WEF report: Pandemic “rolls back years of progress” on gender equality.
The pandemic has set back the gender gap, but Nordic nations have still remained among the most gender-equal countries, a World Economic Forum (WEF) report has found.
According to the Global Gender Gap Report 2021, Iceland was ahead of any other country in the world, followed by Finland, Norway, New Zealand and Sweden.
East Asia and the Pacific is one of the three most-improved regions, having narrowed its gender gaps on three of the four sub-indexes (economic, education, health) but regressing on the political gender gap, the report said.
The WEF measures gender-based gaps across four key dimensions (economic participation and opportunity, educational attainment, health and survival, and political empowerment) by using Global Gender Gap Index benchmarks, and tracks progress towards closing these gaps over time.
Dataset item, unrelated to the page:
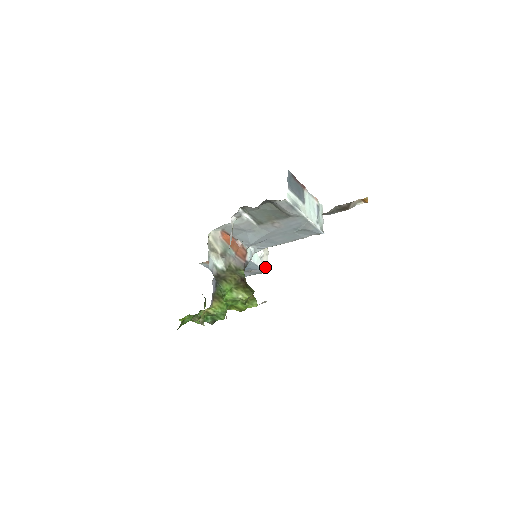
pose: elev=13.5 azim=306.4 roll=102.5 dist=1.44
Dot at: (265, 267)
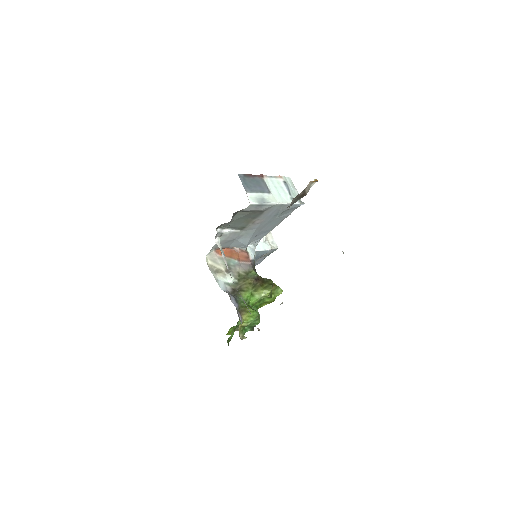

The pandemic has grown the gender gap by 0.6 percentage points and closing it will take 135.6 years, preliminary evidence of the report has shown.
It suggests that the health emergency and the related economic downturn have impacted women more severely than men, partially re-opening gaps that had already been closed.
Early projections from the International Labour Organisation (ILO) suggest 5% of all employed women lost their jobs, compared with 3.9% of employed men.
But while the gender gap in regard to economic participation and opportunity remains the second largest of the four key gaps tracked by the index (58% of this gap has been closed so far), the gap has seen marginal improvement since the last edition of the report.
The gender gap representing political empowerment remains the largest of the four gaps tracked, with only 22% closed to date, and has since last year widened by 2.4 percentage points.
Across the 156 countries covered by the index, women represent 26.1% of some 35,500 parliament seats and 22.6% of over 3,400 ministers worldwide. In 81 countries, there has never been a woman head of state, as of January 2021.
“The pandemic has fundamentally impacted gender equality in both the workplace and the home, rolling back years of progress. If we want a dynamic future economy, it is vital for women to be represented in the jobs of tomorrow.
“This is the moment to embed gender parity by design into the recovery,” said Saadia Zahidi, a Managing Director at the World Economic Forum.